*** Passage Section Begins ***

Polybrominated diphenyl ethers (PBDEs) were once among the most widely used flame retardant chemicals applied to consumer products; however, concern over their persistence and toxicity led to their phase-out beginning in the early 2000s. Since then, the chemical flame retardant industry has moved toward replacements.1−5 One class of alternatives consists of the organophosphate flame retardants (PFRs), which include chlorinated alkyl phosphates [e.g., tris(1,3-dichloro-2-propyl) phosphate (TDCIPP)] and nonhalogenated aryl phosphates [e.g., triphenyl phosphate (TPHP)]. Data suggest that PFR use increased after the PBDE phase-out, and they are now among the most commonly detected flame retardants in furniture and electronics.1−5 Additionally, PFRs are used in other products. For example, TPHP is used as a plasticizer and is found in a variety of applications (e.g., nail polish6). Like PBDEs, PFRs are additives that are not chemically bound to products. Consequently, they migrate into indoor air and dust, where they are ubiquitously detected.7−10
In humans, PFRs are thought to be rapidly metabolized and excreted in urine (t1/2 of approximately hours). PFR metabolites are used as exposure biomarkers and have been detected in urine samples from people living around the world.6,11−27 Although data suggest PFR exposure is widespread and potentially increasing, past studies have been limited in their ability to assess exposure trends because they have generally been conducted over relatively short periods. In addition, comparisons of metabolite concentrations across studies have been limited by differences in cohort composition and potential interlab variability.28 However, by compiling individual-level data from 14 U.S.-based epidemiologic studies conducted by our laboratory in 2002–2015, we are able to more thoroughly evaluate temporal trends in urinary PFR metabolite concentrations. Here, we assess temporal trends in metabolites of TDCIPP and TPHP, bis(1,3-dichloro-2-propyl) phosphate (BDCIPP) and diphenyl phosphate (DPHP), respectively.
Data were compiled from epidemiologic studies for which our laboratory group previously measured urinary PFR metabolites [857 individuals (Table 1)].6,11,14−24,29 Descriptive studies were reported previously and are not discussed in detail here. Briefly, urine samples were collected in 2002–2015 and analyzed in 2009–2016. Individual studies were primarily located in North Carolina or the Northeastern United States, with the exception of one California cohort. Several studies included measurements of the same individuals at multiple time points; however, because measurements were generally closely spaced (i.e., days to weeks apart), we included a single measurement per participant, selected as the first urine sample,18,19 or the last for the FLaRE study that included only children at the final assessment.29 In addition, two studies were designed to assess contributions of specific exposure sources (fingernail polish and gymnastics practice).6,22 From these studies, we selected the measurements intended to represent background exposure. All protocols were reviewed and approved by the relevant Institution Review Boards.

*** Passage Section Ends ***
*** Given data Section Begins ***

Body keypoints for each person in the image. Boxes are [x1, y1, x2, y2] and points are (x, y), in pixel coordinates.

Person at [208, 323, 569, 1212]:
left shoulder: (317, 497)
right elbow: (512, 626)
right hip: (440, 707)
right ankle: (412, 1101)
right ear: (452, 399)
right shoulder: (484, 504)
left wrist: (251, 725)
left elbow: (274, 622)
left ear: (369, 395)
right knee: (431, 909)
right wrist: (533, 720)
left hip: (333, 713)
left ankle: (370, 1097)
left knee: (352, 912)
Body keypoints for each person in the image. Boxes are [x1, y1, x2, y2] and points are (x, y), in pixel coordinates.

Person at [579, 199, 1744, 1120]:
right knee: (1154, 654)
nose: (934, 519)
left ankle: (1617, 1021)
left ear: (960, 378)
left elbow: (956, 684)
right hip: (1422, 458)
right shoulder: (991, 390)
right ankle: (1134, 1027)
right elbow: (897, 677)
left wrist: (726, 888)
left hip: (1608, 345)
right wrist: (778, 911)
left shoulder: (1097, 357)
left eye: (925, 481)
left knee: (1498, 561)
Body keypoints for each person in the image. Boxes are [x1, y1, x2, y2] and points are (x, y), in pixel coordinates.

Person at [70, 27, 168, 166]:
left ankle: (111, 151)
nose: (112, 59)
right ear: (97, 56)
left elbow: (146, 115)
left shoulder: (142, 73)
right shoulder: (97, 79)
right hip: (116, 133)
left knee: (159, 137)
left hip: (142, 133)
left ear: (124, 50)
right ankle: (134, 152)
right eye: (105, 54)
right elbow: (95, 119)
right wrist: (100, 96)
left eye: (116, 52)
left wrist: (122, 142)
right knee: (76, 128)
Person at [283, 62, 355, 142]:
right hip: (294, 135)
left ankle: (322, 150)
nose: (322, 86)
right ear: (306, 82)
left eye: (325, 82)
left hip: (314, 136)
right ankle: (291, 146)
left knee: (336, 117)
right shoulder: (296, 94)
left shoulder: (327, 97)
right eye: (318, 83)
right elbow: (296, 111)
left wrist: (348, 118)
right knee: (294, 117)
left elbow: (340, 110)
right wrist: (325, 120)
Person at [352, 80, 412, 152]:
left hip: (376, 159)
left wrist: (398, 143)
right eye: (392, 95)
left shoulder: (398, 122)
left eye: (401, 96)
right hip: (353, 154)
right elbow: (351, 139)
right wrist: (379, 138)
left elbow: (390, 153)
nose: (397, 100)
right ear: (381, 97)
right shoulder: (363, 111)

*** Given data Section Ends ***

(What to do):
[A] In the flame retardant passage, how many U.S.-based epidemiologic studies supplied the individual-level data that was compiled?
[B] Continue the flame retardant passage from the point where it ends.

(Responses to the exercise):
[A] Fourteen studies, conducted in 2002–2015.

[B]
Extraction and analysis procedures for BDCIPP and DPHP have been described previously.11,14,15 Briefly, samples were extracted and cleaned with solid-phase extraction (SPE) techniques (Table 1), using identical columns and sorbent material (Strata-X-AW). Some studies included an enzyme digestion step prior to SPE for analysis of BCIPHIPP sulfate and glucuronide conjugates, but this is not expected to bias DPHP and BDCIPP concentrations because they have no known conjugated metabolites.30 In all studies, deuterium-labeled standards of DPHP and BDCIPP were used for quantification by spiking prior to SPE, and recoveries of internal standards through the extraction process were quantified using 13C-labeled DPHP. All samples were analyzed using liquid chromatography and tandem mass spectrometry (LC–MS/MS), although ionization techniques differed between studies, either atmospheric pressure chemical ionization or electrospray ionization. All studies employed thorough QA/QC programs with laboratory blanks and duplicates. Specific gravity was also measured in samples prior to analysis using a digital hand-held refractometer (Atago).
Although included studies varied in terms of collected covariates, all recorded the date that samples were collected. Individual participant ages were available for 97.1% of participants. If missing, age was imputed as a random number within one standard deviation of the study mean. However, eight women from ref (18) were assigned 32 years of age as they were missing data on age but were known to be pregnant. Sex was available for 99.5% of participants and was randomly imputed for the four participants for which it was missing. Pregnancy status was confirmed for many female participants;17,18,29 however, if pregnancy status was not obtained, we assumed they were not pregnant. While the majority of urine samples were spot urines, 40 were first-morning voids and eight were 24 h collections.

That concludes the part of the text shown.